> [Excerpted text]
- - - -

In Bunge Corp., we concluded that the inert or nuisance dust provision does not apply to grain dust because it is part of a standard that applies only to mineral dusts.  We further concluded that adoption of the Secretary's contrary interpretation of the standard would deprive employers of their due process right to fair notice of the standard's requirements.  Judge Riehl reached these same conclusions here.  Accordingly, we affirm the judge's granting of the motion to dismiss on these grounds.  We therefore need not reach the third argument raised by Krause Milling in support of its motion, that is, that the Secretary failed to follow proper legal procedures in issuing Program Directive #300-11, thereby depriving Krause Milling of due process.

We agree with the Secretary that the judge erred in dismissing the case without ruling on his motion to amend.  However, considering the age of the case and the fact that no evidence has yet been heard, it may be that the Secretary no longer wishes to proceed on his alternate theory.  Accordingly, we enter a conditional order affirming the judge's dismissal order in this case unless, within 30 days, the Secretary files a request that the case be remanded.  Upon request, the case will be remanded for a ruling on the Secretary's motion to amend, and for any further proceedings that may be necessary as a result of that ruling.

- - - -

> [Exercises to complete]
1. In the ruling on grain dust, within how many days must the Secretary file a request for the case to be remanded?
2. Return everything in the grain dust ruling from "In Bunge Corp., we" down to "of due process.", word for word.

> [Exercise data]
- - - -

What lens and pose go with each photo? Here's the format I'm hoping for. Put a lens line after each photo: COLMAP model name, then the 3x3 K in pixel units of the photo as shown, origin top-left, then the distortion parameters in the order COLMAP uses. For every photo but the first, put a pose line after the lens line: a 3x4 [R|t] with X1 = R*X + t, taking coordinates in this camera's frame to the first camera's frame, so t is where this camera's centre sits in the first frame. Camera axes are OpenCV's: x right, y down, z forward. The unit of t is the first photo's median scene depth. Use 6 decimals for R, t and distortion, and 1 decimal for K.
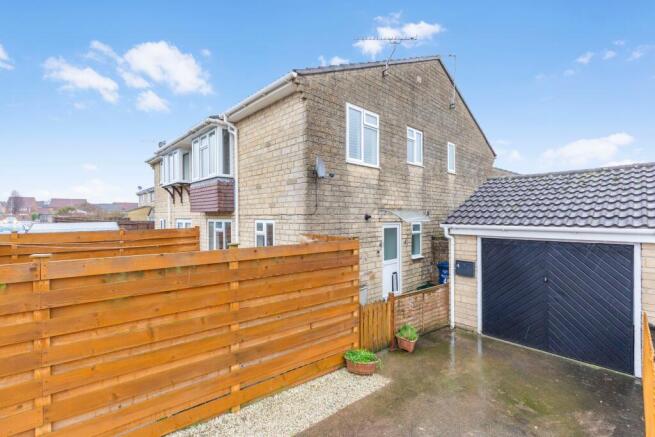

- - - -

> [Numbered answers]
1. Within 30 days.

2.
In Bunge Corp., we concluded that the inert or nuisance dust provision does not apply to grain dust because it is part of a standard that applies only to mineral dusts.  We further concluded that adoption of the Secretary's contrary interpretation of the standard would deprive employers of their due process right to fair notice of the standard's requirements.  Judge Riehl reached these same conclusions here.  Accordingly, we affirm the judge's granting of the motion to dismiss on these grounds.  We therefore need not reach the third argument raised by Krause Milling in support of its motion, that is, that the Secretary failed to follow proper legal procedures in issuing Program Directive #300-11, thereby depriving Krause Milling of due process.